== Instructions to follow ==
Copy every record below exactly, leaving out any pictures.
Listed records below:
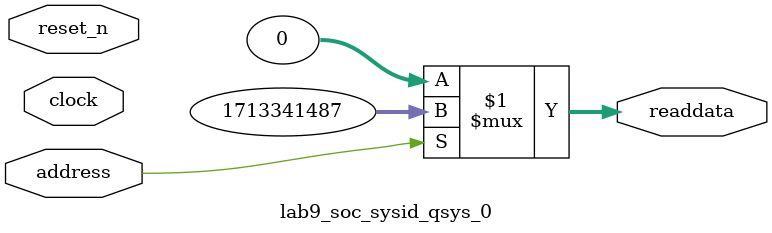
<source format=v>



// synthesis translate_off
`timescale 1ns / 1ps
// synthesis translate_on

// turn off superfluous verilog processor warnings 
// altera message_level Level1 
// altera message_off 10034 10035 10036 10037 10230 10240 10030 

module lab9_soc_sysid_qsys_0 (
               // inputs:
                address,
                clock,
                reset_n,

               // outputs:
                readdata
             )
;

  output  [ 31: 0] readdata;
  input            address;
  input            clock;
  input            reset_n;

  wire    [ 31: 0] readdata;
  //control_slave, which is an e_avalon_slave
  assign readdata = address ? 1713341487 : 0;

endmodule



</source>
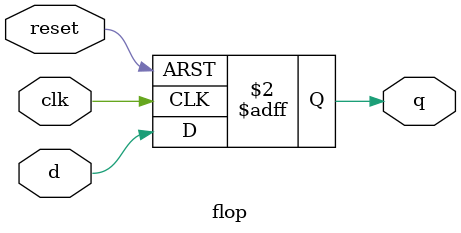
<source format=v>


//  --------------------------------------------------------
//  LEDR register(32 bit)
//  ZZZZ_ZZZZ_ZZZZ_ZZ|SLEDR17|LEDR16|_
//          |LEDR15|LEDR14|LEDR13|LEDR12|_
//          |LEDR11|LEDR10|LEDR9|LEDR8|_
//          |LEDR7|LEDR6|LEDR5|LEDR4|_
//          |LEDR3|LEDR2|LEDR1|LEDR0| 
//  --------------------------------------------------------

//  ========================================================

module PWM(
	input clk,
	input reset,
	input CS_N,
	input RD_N,
	input WR_N,
	input [11:0] Addr,
	input [7:0] DataIn,
	output wire pwm_out,
	output reg [31:0] DataOut
  ); 

	reg [7:0] pwm_register;
	wire [7:0] tick_signal;
	wire [7:0] tick;
	wire LEDR_R;
	
	
    // Assign the clock divisor
	parameter CLOCK_DIVISOR = 256;

  // Internal counter for free running 8 bits counter
	reg [7:0] p_counter,n_counter;   //8 bits	

	// Instantiate Couter
   counter c(	.clock(clk),
					.reset(reset),  
					.tick(tick_signal));
	
	// Instantiate flip-flop				
	flop f(		.clk(clk), 
					.reset(reset),
               .d(LEDR_R), 
               .q(pwm_out));
					
	// Register Read
  always @(*)
  begin
      if (~CS_N && ~RD_N)
			DataOut <= pwm_register;
  end
					
					
  //write output Register
  always @(posedge clk, posedge reset)
  begin
		if(reset)
			begin                                        
				pwm_register <= 0;
			end
		else if(~CS_N && ~WR_N) 
			begin                                        
	        if       (Addr[11:0] == 12'h200)  pwm_register	<= DataIn;
			end
  end
  
  	//output 
	assign LEDR_R = (pwm_register >= tick_signal);


endmodule

module counter(
	input wire clock,
	input wire reset, 
	output [7:0] tick
);


  // Assign the clock divisor
	parameter CLOCK_DIVISOR = 256;

  // Internal counter for free running 8 bits counter
	reg [7:0] p_counter,n_counter;   //8 bits
	
	assign tick = p_counter;
	
	always @(posedge clock) 
		begin
			if (reset) 
				p_counter <= 0;
			else 
				p_counter <= n_counter;
		end
		
	always @( p_counter) 
		begin
			n_counter = p_counter;
			if (p_counter == (CLOCK_DIVISOR - 1)) 
				n_counter = 8'd0;
			else
				n_counter = p_counter + 8'd1;   
		end
endmodule

module flop 
              (input       clk, reset,
               input       d, 
               output reg 	q);

  always @(posedge clk, posedge reset)
    if (reset) q <= 0;
    else       q <= d;

endmodule


</source>
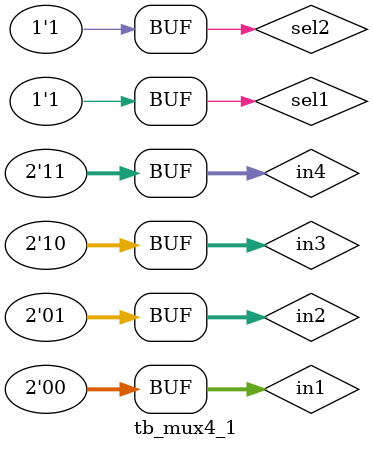
<source format=v>
module tb_mux4_1();
reg [1:0]in1,in2,in3,in4;
reg sel1,sel2;
wire [1:0]out;
mux4_1 m1(in1,in2,in3,in4,sel1,sel2,out);
initial begin
 $monitor("in1=%b,in2=%b,in3=%b,in4=%b ,sel1=%b,sel2=%b , out=%b",in1,in2,in3,in4,sel1,sel2,out);
 
 in1=2'b00;
 in2=2'b01;
 in3=2'b10;
 in4=2'b11;
 sel1=1'b0;
 sel2=1'b0;
#10;
 in1=2'b00;
 in2=2'b01;
 in3=2'b10;
 in4=2'b11;
 sel1=1'b1;
 sel2=1'b0;

#10;
 in1=2'b00;
 in2=2'b01;
 in3=2'b10;
 in4=2'b11;
 sel1=1'b0;
 sel2=1'b1;

#10;
 in1=2'b00;
 in2=2'b01;
 in3=2'b10;
 in4=2'b11;
 sel1=1'b1;
 sel2=1'b1;




end
endmodule

</source>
End of Listed records.
== Answer box ==
<source format=v>



// synthesis translate_off
`timescale 1ns / 1ps
// synthesis translate_on

// turn off superfluous verilog processor warnings 
// altera message_level Level1 
// altera message_off 10034 10035 10036 10037 10230 10240 10030 

module lab9_soc_sysid_qsys_0 (
               // inputs:
                address,
                clock,
                reset_n,

               // outputs:
                readdata
             )
;

  output  [ 31: 0] readdata;
  input            address;
  input            clock;
  input            reset_n;

  wire    [ 31: 0] readdata;
  //control_slave, which is an e_avalon_slave
  assign readdata = address ? 1713341487 : 0;

endmodule



</source>
<source format=v>


//  --------------------------------------------------------
//  LEDR register(32 bit)
//  ZZZZ_ZZZZ_ZZZZ_ZZ|SLEDR17|LEDR16|_
//          |LEDR15|LEDR14|LEDR13|LEDR12|_
//          |LEDR11|LEDR10|LEDR9|LEDR8|_
//          |LEDR7|LEDR6|LEDR5|LEDR4|_
//          |LEDR3|LEDR2|LEDR1|LEDR0| 
//  --------------------------------------------------------

//  ========================================================

module PWM(
	input clk,
	input reset,
	input CS_N,
	input RD_N,
	input WR_N,
	input [11:0] Addr,
	input [7:0] DataIn,
	output wire pwm_out,
	output reg [31:0] DataOut
  ); 

	reg [7:0] pwm_register;
	wire [7:0] tick_signal;
	wire [7:0] tick;
	wire LEDR_R;
	
	
    // Assign the clock divisor
	parameter CLOCK_DIVISOR = 256;

  // Internal counter for free running 8 bits counter
	reg [7:0] p_counter,n_counter;   //8 bits	

	// Instantiate Couter
   counter c(	.clock(clk),
					.reset(reset),  
					.tick(tick_signal));
	
	// Instantiate flip-flop				
	flop f(		.clk(clk), 
					.reset(reset),
               .d(LEDR_R), 
               .q(pwm_out));
					
	// Register Read
  always @(*)
  begin
      if (~CS_N && ~RD_N)
			DataOut <= pwm_register;
  end
					
					
  //write output Register
  always @(posedge clk, posedge reset)
  begin
		if(reset)
			begin                                        
				pwm_register <= 0;
			end
		else if(~CS_N && ~WR_N) 
			begin                                        
	        if       (Addr[11:0] == 12'h200)  pwm_register	<= DataIn;
			end
  end
  
  	//output 
	assign LEDR_R = (pwm_register >= tick_signal);


endmodule

module counter(
	input wire clock,
	input wire reset, 
	output [7:0] tick
);


  // Assign the clock divisor
	parameter CLOCK_DIVISOR = 256;

  // Internal counter for free running 8 bits counter
	reg [7:0] p_counter,n_counter;   //8 bits
	
	assign tick = p_counter;
	
	always @(posedge clock) 
		begin
			if (reset) 
				p_counter <= 0;
			else 
				p_counter <= n_counter;
		end
		
	always @( p_counter) 
		begin
			n_counter = p_counter;
			if (p_counter == (CLOCK_DIVISOR - 1)) 
				n_counter = 8'd0;
			else
				n_counter = p_counter + 8'd1;   
		end
endmodule

module flop 
              (input       clk, reset,
               input       d, 
               output reg 	q);

  always @(posedge clk, posedge reset)
    if (reset) q <= 0;
    else       q <= d;

endmodule


</source>
<source format=v>
module tb_mux4_1();
reg [1:0]in1,in2,in3,in4;
reg sel1,sel2;
wire [1:0]out;
mux4_1 m1(in1,in2,in3,in4,sel1,sel2,out);
initial begin
 $monitor("in1=%b,in2=%b,in3=%b,in4=%b ,sel1=%b,sel2=%b , out=%b",in1,in2,in3,in4,sel1,sel2,out);
 
 in1=2'b00;
 in2=2'b01;
 in3=2'b10;
 in4=2'b11;
 sel1=1'b0;
 sel2=1'b0;
#10;
 in1=2'b00;
 in2=2'b01;
 in3=2'b10;
 in4=2'b11;
 sel1=1'b1;
 sel2=1'b0;

#10;
 in1=2'b00;
 in2=2'b01;
 in3=2'b10;
 in4=2'b11;
 sel1=1'b0;
 sel2=1'b1;

#10;
 in1=2'b00;
 in2=2'b01;
 in3=2'b10;
 in4=2'b11;
 sel1=1'b1;
 sel2=1'b1;




end
endmodule

</source>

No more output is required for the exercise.